Jaded at the Odeon

by George Smith, an extract from his 2003 book Tiny Essentials of Writing for Fundraising.

George and I worked together for 20 years and we were close pals for even more. I’ve never stopped loving the way he writes. I’ve included this snippet from an anthology of his press articles because I treasure this image of him sitting in solitude in the darkened cinema, railing at the screen and life’s little injustices, just as he did his whole life through. KB.

 Odeon

And another thing …
This is therefore the age of prolixity – of excess words filling the space afforded by the means of expressing those words – the media again. Hundreds of radio and television channels have to be filled with something and are filled with dross – the ramblings of the presenter, the opinions of the phone-in callers and latterly the recitations of the e-mailers. You would not want to be stuck in a lift with any of these people but there they are in your house day or night.

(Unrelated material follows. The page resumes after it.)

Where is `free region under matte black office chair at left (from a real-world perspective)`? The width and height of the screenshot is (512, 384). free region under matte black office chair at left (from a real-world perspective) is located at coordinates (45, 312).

And what are people communicating over mobile phones that could not have been thus communicated 15 years ago? Gibberish usually. How much content is there in the average office e-mail? Bugger all. It’s words filling space again, I fear.

Everyone feels the need to say more than is necessary. A cornflake packet now carries enough words for a short story. A weather forecast can fill its five minutes by telling you about today’s weather as well as tomorrow’s. Three commentators will discuss an endlessly replayed goal. So many words, so little meaning, so little attention!

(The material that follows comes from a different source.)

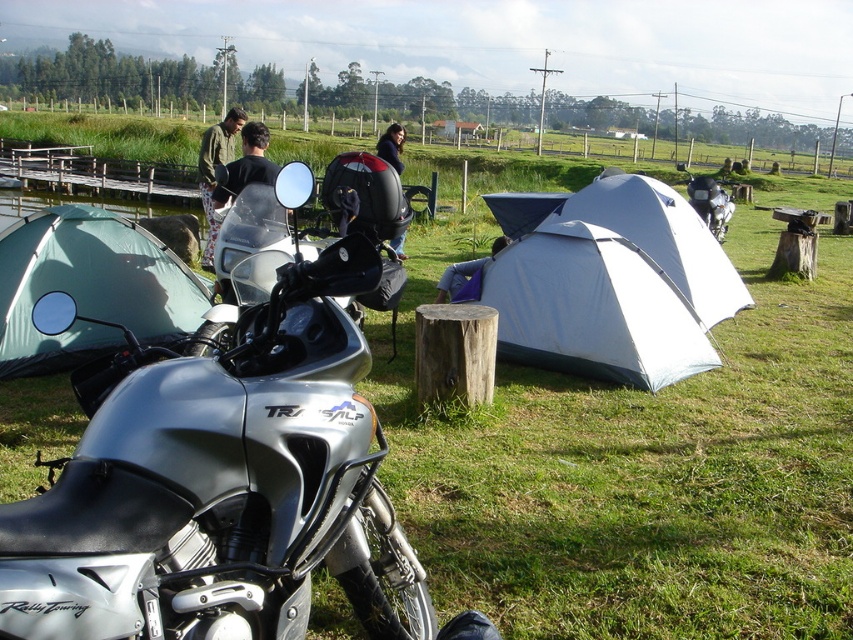
You are a hiker who wants to take a photo of the silver metallic motorcycle at center. You are standing 1.5 meters away from it. Can you reach the motorcycle to take the photo without moving?

The silver metallic motorcycle at center is 1.22 meters away from the viewer, so you are actually 0.28 meters closer than you think. You can easily reach it to take the photo without moving.

You are a hiker who wants to set up a new tent between the white fabric tent at center and the green fabric tent at left. Based on their positions, which tent should you place your new tent closer to in order to be between them?

You should place your new tent closer to the green fabric tent at left because the white fabric tent at center is to the right of the green fabric tent at left, so positioning it near the left tent will keep it between both.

And it’s irritating too. My favourite current example is the cinema, now subject to the new demands of branding.

I enter the Odeon while strobe lights scan the corridors telling me that I am in the Odeon. I am subjected to ads by Kodak and Dolby who want me to know that they played a part in proceedings. And, yes, I am subjected to a clip from the Odeon chain telling me that they show films.

I knew this already. But you want to scream at the screen. ‘I know you show films. It’s why I’m sitting here. Sod you, Odeon.’

All these new and malign things define the world in which the storyteller tries to do his or her job. Let me repeat the sixth word I used: jaded. That’s how people are these days. They’ve heard everything several times over and you are going to have to express yourself remarkably well to catch their attention and persuade them to give you money.

We should try harder with words in the belief that raising money to do good is still an honourable occupation, no matter how shabby and weary its tradecraft has become.